Doch warum wurde die Lausanner „Logik“, die bis über das Ende des 2. Weltkrieges hinaus von vielen politischen Akteuren geteilt worden war, im Dayton-Abkommen aufgegeben? Das Friedensabkommen für Bosnien-Herzegowina beinhaltete zwar keine Wiederherstellung des status quo ante, sondern führte mit der Konstituierung zweier „Entitäten“ ein grundlegend neues Gliederungselement ein, aber es sah gleichwohl die Rückkehr der Flüchtlinge und Vertriebenen vor. Warum? Es waren vor allem die Berichte über die ethnischen Säuberungen und die dazu weltweit verbreiteten Bilder, die in großen Teilen der Öffentlichkeit Europas, der USA und anderer Staaten die Entschlossenheit stärkten, die durch ethnische Säuberungen geschaffenen Fakten nicht länger hinzunehmen – zumindest in Europa nicht. Ungeachtet der Tatsache, dass die Kriege in Ex-Jugoslawien von vielen Beobachtern als Ausdruck „atavistischer“ Feindschaft zwischen den Völkern gedeutet wurden, setzte sich die „humanitäre Logik“ durch, dass ‚Entmischungen’ nicht als Mittel zur Lösung ethnonational konnotierter Konflikte hingenommen werden können – zumal damit weitere ethnische Säuberungen regelrecht ermutigt werden.
Dayton hält zwei Lehren bereit: 1) Ohne wirksame und glaubwürdige Druckmittel und die Bereitschaft, sie einzusetzen, wäre der Vertrag nicht zustande gekommen. In Lausanne standen derartige Druckmittel nicht zur Verfügung. 2) Die Rückkehr von Flüchtlingen und „displaced persons“ nach einer Phase extremer Gewalteskalation ist ein langfristiger Prozess mit offenem Ausgang, der von vielen Faktoren abhängig ist.
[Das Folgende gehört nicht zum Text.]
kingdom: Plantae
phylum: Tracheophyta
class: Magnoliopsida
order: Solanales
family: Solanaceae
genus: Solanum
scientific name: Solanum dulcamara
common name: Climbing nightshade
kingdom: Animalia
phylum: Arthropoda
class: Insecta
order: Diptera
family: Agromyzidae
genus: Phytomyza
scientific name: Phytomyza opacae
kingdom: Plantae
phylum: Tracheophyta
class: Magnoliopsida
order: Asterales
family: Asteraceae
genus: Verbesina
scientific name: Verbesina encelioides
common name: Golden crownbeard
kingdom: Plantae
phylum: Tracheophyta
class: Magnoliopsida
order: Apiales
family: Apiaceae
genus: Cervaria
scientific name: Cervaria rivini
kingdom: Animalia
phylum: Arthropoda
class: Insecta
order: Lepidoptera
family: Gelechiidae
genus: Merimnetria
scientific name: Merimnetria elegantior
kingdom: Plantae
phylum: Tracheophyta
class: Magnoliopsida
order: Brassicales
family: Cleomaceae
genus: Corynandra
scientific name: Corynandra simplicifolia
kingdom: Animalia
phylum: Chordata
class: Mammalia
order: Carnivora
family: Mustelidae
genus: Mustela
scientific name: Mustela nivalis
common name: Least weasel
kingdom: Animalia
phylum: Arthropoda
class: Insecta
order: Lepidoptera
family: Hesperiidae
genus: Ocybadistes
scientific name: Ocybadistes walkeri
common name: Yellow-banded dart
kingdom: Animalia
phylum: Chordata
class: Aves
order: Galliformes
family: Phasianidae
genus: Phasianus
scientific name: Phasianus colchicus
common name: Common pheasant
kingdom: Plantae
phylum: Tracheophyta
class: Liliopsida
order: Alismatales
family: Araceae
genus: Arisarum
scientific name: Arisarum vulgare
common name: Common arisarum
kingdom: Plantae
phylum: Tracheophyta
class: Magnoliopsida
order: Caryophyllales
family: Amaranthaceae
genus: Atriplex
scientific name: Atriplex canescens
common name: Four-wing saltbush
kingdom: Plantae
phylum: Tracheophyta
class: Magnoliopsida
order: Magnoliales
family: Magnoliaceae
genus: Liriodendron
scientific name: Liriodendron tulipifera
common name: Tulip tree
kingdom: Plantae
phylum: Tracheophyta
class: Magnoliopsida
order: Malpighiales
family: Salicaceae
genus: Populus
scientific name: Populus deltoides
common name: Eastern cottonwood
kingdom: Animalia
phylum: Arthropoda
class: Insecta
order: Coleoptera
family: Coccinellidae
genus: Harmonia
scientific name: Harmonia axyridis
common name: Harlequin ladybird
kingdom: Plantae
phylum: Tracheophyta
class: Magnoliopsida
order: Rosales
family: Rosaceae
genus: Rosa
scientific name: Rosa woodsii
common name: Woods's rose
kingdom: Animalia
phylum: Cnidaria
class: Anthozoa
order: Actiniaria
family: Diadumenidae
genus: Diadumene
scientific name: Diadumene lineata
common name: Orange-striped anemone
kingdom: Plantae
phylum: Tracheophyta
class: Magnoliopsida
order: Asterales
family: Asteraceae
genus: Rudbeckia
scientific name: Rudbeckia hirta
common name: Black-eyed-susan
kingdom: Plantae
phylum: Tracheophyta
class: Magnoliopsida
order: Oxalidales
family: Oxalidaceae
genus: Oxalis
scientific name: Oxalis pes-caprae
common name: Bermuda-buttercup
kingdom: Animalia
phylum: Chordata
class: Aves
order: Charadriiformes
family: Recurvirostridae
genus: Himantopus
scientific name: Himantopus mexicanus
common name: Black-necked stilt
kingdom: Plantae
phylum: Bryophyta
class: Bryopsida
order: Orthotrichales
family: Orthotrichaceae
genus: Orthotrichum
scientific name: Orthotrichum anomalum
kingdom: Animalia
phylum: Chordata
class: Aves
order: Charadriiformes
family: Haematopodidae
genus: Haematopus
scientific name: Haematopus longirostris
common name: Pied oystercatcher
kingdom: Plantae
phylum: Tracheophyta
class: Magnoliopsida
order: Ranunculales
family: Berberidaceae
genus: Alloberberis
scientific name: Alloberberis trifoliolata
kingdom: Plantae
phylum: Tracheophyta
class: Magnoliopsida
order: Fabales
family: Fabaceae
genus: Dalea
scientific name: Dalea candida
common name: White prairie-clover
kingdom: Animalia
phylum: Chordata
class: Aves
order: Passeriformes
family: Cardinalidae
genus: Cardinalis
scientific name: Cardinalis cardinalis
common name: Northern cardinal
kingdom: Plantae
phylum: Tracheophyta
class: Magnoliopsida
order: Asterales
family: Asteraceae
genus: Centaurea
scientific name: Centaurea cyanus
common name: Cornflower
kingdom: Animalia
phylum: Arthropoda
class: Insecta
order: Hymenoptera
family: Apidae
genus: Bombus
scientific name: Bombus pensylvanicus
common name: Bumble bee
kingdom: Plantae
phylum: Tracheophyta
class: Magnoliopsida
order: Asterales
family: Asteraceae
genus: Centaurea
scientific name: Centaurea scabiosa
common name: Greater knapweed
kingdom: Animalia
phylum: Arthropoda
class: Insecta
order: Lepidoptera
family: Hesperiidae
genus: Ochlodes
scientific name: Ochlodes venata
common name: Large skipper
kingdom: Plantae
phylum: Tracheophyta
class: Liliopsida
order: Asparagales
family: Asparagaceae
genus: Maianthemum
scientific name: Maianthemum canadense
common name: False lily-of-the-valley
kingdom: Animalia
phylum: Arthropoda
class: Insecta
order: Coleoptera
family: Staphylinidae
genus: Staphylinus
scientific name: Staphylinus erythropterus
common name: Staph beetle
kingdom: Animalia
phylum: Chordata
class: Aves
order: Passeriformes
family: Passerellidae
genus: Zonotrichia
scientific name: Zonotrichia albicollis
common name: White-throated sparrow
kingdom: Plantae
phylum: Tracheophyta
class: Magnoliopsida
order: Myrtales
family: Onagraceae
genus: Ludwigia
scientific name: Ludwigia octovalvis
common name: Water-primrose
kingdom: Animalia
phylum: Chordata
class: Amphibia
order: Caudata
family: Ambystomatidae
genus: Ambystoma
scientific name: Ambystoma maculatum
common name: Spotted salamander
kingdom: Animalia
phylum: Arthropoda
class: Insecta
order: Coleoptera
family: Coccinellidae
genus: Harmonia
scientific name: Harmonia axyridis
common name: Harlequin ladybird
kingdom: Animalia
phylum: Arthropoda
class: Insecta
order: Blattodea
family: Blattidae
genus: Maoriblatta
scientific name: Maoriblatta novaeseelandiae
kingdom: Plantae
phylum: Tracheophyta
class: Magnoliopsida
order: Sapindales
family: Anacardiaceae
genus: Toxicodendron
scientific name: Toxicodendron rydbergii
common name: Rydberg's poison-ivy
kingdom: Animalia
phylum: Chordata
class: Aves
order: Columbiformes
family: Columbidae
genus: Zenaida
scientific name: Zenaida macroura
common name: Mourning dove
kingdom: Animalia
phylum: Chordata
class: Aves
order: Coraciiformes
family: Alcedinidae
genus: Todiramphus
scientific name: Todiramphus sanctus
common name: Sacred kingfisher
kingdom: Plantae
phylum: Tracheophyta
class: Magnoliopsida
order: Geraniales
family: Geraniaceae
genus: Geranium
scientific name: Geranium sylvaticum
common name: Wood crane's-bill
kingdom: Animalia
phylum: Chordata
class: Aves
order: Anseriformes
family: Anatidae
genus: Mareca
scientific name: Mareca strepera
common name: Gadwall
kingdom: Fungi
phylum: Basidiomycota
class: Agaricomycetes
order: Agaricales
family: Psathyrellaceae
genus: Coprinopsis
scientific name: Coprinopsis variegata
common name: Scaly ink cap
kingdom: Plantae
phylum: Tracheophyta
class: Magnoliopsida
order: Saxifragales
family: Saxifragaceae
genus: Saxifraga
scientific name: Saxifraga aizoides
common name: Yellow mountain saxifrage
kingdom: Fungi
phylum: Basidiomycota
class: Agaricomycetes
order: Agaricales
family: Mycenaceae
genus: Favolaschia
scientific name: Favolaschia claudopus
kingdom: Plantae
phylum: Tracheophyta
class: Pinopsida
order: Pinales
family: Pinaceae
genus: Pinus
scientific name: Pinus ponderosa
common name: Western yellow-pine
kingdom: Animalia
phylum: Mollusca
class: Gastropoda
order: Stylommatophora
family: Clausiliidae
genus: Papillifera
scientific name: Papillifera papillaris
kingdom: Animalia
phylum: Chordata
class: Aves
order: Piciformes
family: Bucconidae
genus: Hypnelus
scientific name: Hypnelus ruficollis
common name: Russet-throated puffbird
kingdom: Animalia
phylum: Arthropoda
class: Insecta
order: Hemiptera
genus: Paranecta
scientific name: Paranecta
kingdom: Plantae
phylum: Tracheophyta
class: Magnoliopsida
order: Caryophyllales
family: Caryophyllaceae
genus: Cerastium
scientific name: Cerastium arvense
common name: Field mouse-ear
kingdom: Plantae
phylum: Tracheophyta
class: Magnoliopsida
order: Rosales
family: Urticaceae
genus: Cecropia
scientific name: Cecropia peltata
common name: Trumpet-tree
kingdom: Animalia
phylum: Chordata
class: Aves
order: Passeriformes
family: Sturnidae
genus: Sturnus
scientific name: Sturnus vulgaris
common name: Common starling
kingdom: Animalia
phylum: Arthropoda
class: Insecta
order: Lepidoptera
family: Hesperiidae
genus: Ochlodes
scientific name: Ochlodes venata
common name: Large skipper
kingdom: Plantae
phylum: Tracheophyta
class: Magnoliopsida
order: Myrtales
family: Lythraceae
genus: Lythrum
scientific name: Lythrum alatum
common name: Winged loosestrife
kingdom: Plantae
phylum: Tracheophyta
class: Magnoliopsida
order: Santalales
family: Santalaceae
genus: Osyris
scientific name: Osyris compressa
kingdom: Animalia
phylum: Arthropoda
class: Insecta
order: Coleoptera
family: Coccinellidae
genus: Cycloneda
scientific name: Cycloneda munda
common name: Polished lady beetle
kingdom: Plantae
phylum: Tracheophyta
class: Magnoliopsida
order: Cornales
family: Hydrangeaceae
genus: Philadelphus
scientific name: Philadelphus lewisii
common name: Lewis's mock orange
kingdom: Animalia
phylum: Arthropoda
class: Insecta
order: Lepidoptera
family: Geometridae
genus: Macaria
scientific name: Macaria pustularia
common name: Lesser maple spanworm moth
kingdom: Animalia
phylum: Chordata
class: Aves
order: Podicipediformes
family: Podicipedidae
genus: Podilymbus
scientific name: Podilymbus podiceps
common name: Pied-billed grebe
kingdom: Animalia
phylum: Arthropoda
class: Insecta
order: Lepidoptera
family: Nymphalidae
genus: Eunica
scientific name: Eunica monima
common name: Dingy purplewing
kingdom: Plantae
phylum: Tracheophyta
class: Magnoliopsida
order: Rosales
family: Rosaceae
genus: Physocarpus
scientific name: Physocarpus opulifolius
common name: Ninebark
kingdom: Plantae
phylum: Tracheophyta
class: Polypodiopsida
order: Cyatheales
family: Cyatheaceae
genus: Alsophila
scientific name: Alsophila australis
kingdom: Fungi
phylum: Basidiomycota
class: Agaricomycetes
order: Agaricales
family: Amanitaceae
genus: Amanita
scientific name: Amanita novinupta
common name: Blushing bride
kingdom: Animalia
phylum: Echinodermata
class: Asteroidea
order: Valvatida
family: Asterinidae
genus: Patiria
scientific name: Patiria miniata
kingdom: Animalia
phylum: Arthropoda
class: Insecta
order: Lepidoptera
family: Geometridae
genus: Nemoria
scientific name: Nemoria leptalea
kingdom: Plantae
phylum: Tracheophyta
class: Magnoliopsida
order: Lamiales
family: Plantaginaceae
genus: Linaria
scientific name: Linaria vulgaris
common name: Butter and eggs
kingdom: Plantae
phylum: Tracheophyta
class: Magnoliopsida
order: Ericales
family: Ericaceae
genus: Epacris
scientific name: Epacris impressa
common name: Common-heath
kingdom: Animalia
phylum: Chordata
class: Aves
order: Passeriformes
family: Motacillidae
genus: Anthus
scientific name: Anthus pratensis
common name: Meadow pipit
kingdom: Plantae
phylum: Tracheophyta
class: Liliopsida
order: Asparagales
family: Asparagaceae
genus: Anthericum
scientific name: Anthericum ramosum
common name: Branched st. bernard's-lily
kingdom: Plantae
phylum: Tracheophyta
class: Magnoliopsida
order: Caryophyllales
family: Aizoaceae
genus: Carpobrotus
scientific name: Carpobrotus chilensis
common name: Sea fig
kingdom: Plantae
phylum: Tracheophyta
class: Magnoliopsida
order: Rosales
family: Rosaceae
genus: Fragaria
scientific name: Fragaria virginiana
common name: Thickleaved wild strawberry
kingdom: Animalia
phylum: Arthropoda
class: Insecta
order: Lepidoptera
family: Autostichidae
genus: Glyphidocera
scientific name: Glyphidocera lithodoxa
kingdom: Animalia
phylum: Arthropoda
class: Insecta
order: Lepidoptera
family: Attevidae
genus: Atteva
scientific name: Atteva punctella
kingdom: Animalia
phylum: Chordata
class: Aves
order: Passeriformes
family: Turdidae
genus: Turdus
Dazu gehören Sicherheit für das Leben der Rückkehrer, Regelung der Eigentumsverhältnisse, Aufarbeitung der Vergangenheit und Zukunftsperspektiven für die Bevölkerung vor Ort. Bis Ende Mai 2004 sind insgesamt knapp eine Million Flüchtlinge und Vertriebene – weniger als die Hälfte aller Betroffenen – in ihre früheren Wohnorte in Bosnien-Herzegowina zurückgekehrt, darunter 442.000 Personen in Gemeinden, in denen sie nicht die – derzeitige – nationale Mehrheit repräsentieren („minority returns“). Ist der nicht-militärische Teil Daytons, zu dem auch Annex 7 gehört, damit eher eine Erfolgsgeschichte oder eine Geschichte des Scheiterns? Und falls Dayton als Misserfolg wahrgenommen wird, steht dann eine Rückkehr der Lausanner „Logik“ in die internationale Politik zu befürchten? Oder verliert der Ethnonationalismus in einem zusammenwachsenden Europa seine bisherige Bedeutung und macht damit sowohl Lausanne wie Dayton überflüssig?